Hidden Markov Model (HMM)
The algorithm describes a stochastic process comprising of two stages. The first stage is the Markov chain and the second stage involves generation of output for every point in time. This output sequence is the only thing that can be observed in the behavior of models since the state sequence observed during data generation cannot be observed. The algorithm is used die to its high classification rates with minimum errors.
HMM is characterized by N that is the number of hidden in a given model, M is the number of different observation symbols corresponding to the physical output of a model, A is the state transition probability distribution and B is the observational symbol probability distribution matrix.
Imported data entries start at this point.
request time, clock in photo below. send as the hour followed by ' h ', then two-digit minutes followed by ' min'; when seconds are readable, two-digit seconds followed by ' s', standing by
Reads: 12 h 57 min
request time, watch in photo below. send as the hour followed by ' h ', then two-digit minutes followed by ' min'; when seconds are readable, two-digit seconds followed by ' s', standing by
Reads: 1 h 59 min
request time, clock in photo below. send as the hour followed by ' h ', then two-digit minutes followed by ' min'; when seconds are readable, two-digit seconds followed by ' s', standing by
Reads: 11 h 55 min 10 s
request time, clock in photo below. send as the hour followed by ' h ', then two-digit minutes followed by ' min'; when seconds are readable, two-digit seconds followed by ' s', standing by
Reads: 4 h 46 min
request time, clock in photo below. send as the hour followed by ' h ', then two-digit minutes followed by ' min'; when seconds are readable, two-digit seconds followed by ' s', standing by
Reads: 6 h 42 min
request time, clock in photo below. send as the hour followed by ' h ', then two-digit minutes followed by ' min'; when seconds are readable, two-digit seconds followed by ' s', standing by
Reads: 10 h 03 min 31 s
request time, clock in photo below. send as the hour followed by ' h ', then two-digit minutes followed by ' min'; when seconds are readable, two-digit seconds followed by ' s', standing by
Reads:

For the HMM to perform voice authentication, each user in the database must build a HMM model parameter. The feature vectors obtained from MFCC are quantized by the k-mean algorithm and classification technique. This method maps each continuous observation vector into a discrete codebook that are used to estimate the HMM parameters using the forward-backward algorithm. The algorithm employs the dynamic principle to compute the required values necessary in obtaining the posterior marginal distributions in two passes. One pass goes forward in time with the other going backwards in time hence the name. The algorithm uses the likelihood probability computed for every model and selects the one with the highest similarity.
Bibliography
Raj, B. & Singh, R., 2011. Design and Implementation of Speech Recognition Systems. Machine Learning for Signal Processing.
Rashmi, C. R., 2014. Review of Algorithms and Applications in Speech Recognition Systems. International Journal of Computer Science and Information Technologies, 5(4).